En revanche, la circonstance que deux offres émanant des filiales d’un même groupe n’aient pas été écartées par le pouvoir adjudicateur pourrait justifier une incrimination au titre du délit de favoritisme[3] et de la complicité ou du recel d’un tel délit[4] dès lors que cette irrégularité caractérise désormais, selon la jurisprudence du Conseil d’Etat, une méconnaissance des procédures de publicité et de mise en concurrence prévues par le Code de la commande publique.

On peut également s’interroger sur les conséquences du nouvel état du droit, d’un point de vue contractuel.

En effet, jusqu’alors l’existence d’une entente pouvait en principe justifier l’annulation du contrat en cours d’exécution, puisqu’elle se rattache directement et systématiquement à une pratique dolosive (voir en ce sens, CE, 19 décembre 2007, n°268918, Société Campenon-Bernard, ou plus récemment CE, 10 juillet 2020, n° 420045, Société Lacroix Signalisation c/ Seine-Maritime).

Désormais, la situation semble moins évidente. En effet, l’irrégularité tenant à la soumission de deux offres émanant des filiales d’un même groupe pourrait certes entraîner, à l’initiative d’un tiers intéressé, l’annulation de la procédure de passation dans le cadre d’un référé précontractuel (article L.551-1 du Code de justice administrative) ou la résiliation (voire l’annulation) du contrat au titre d’un recours Tarn et Garonne[5]. Mais, il est moins certain que cette irrégularité puisse constituer un moyen d’une "particulière gravité" conduisant à l’invalidité du contrat en cours d’exécution[6] – bien que l’on ne puisse totalement l’écarter, notamment si l’interdépendance des offres révèle un comportement dolosif.

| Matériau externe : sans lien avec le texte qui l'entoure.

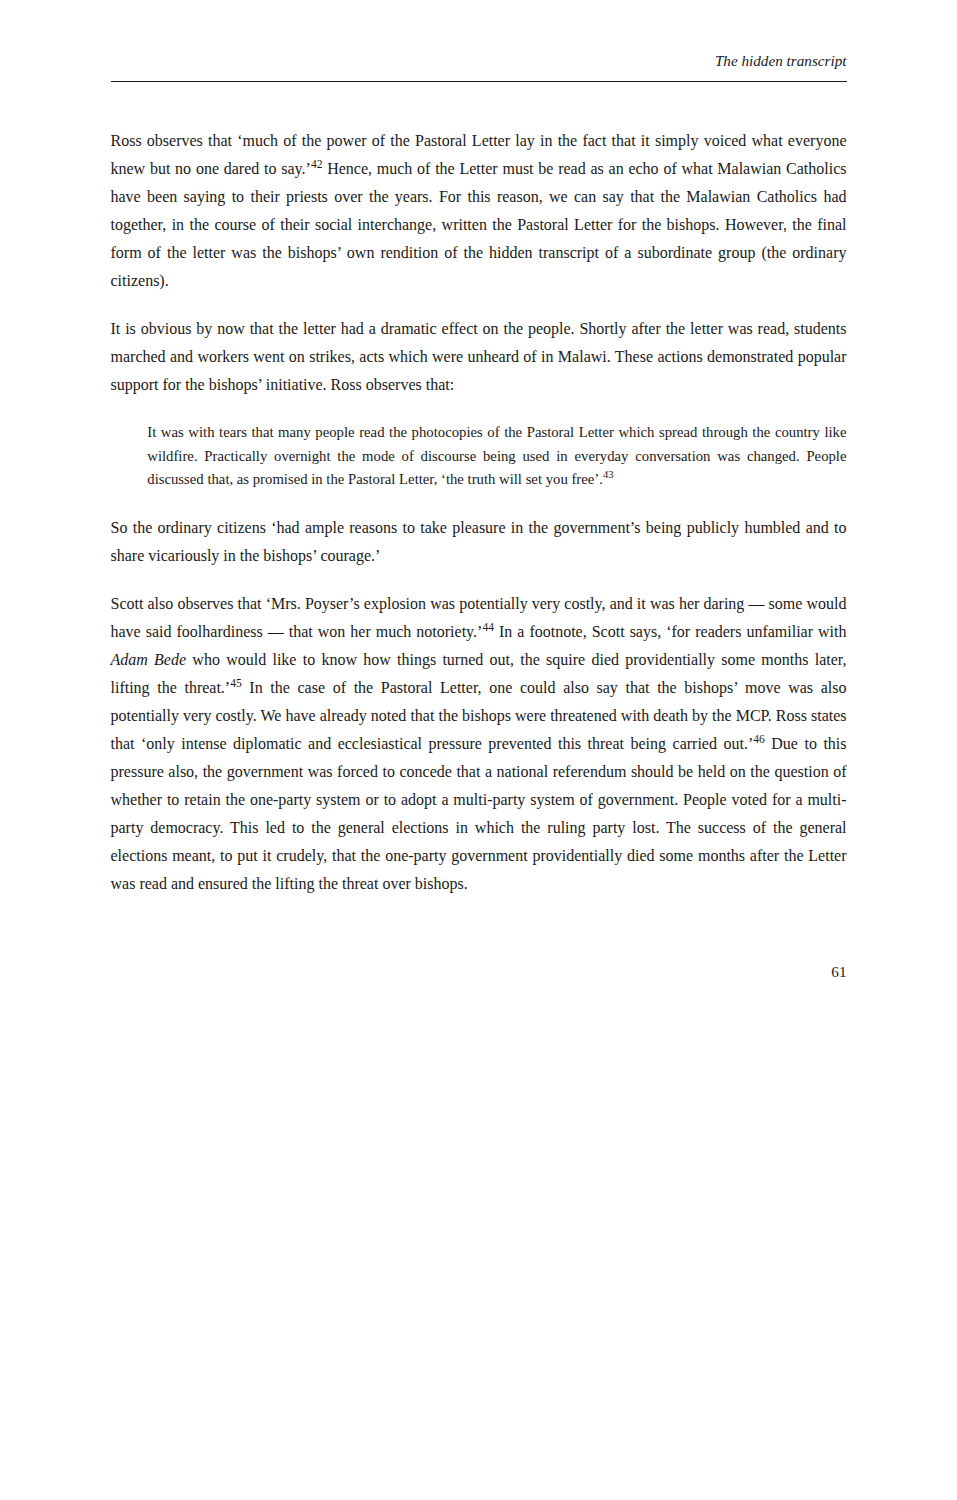The hidden transcript
Ross observes that ‘much of the power of the Pastoral Letter lay in the fact that it simply voiced what everyone knew but no one dared to say.’42 Hence, much of the Letter must be read as an echo of what Malawian Catholics have been saying to their priests over the years. For this reason, we can say that the Malawian Catholics had together, in the course of their social interchange, written the Pastoral Letter for the bishops. However, the final form of the letter was the bishops’ own rendition of the hidden transcript of a subordinate group (the ordinary citizens).
It is obvious by now that the letter had a dramatic effect on the people. Shortly after the letter was read, students marched and workers went on strikes, acts which were unheard of in Malawi. These actions demonstrated popular support for the bishops’ initiative. Ross observes that:
It was with tears that many people read the photocopies of the Pastoral Letter which spread through the country like wildfire. Practically overnight the mode of discourse being used in everyday conversation was changed. People discussed that, as promised in the Pastoral Letter, ‘the truth will set you free’.43
So the ordinary citizens ‘had ample reasons to take pleasure in the government’s being publicly humbled and to share vicariously in the bishops’ courage.’
Scott also observes that ‘Mrs. Poyser’s explosion was potentially very costly, and it was her daring — some would have said foolhardiness — that won her much notoriety.’44 In a footnote, Scott says, ‘for readers unfamiliar with Adam Bede who would like to know how things turned out, the squire died providentially some months later, lifting the threat.’45 In the case of the Pastoral Letter, one could also say that the bishops’ move was also potentially very costly. We have already noted that the bishops were threatened with death by the MCP. Ross states that ‘only intense diplomatic and ecclesiastical pressure prevented this threat being carried out.’46 Due to this pressure also, the government was forced to concede that a national referendum should be held on the question of whether to retain the one-party system or to adopt a multi-party system of government. People voted for a multi-party democracy. This led to the general elections in which the ruling party lost. The success of the general elections meant, to put it crudely, that the one-party government providentially died some months after the Letter was read and ensured the lifting the threat over bishops.
61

Il pourrait donc en résulter une forme de sécurisation des contrats en cours, cette hypothèse méritant toutefois d’être confirmée par la jurisprudence.

En conclusion :

  • la décision de l’Autorité de la concurrence ne saurait être considérée comme un blanc-seing permettant à deux filiales d’un même groupe de candidater librement à la passation d’un contrat de commande publique. Cette pratique est en effet étroitement encadrée par le droit de la commande publique et sa validité subordonnée à la démonstration par les sociétés candidates de l’indépendance de leurs offres respectives ;

la circonstance que cette pratique soit désormais sanctionnée par le droit de la commande publique plutôt que par le droit de la concurrence pourrait ne pas être neutre pour les opérateurs économiques, du point de vue des sanctions encourues comme de la sécurisation des contrats en cours.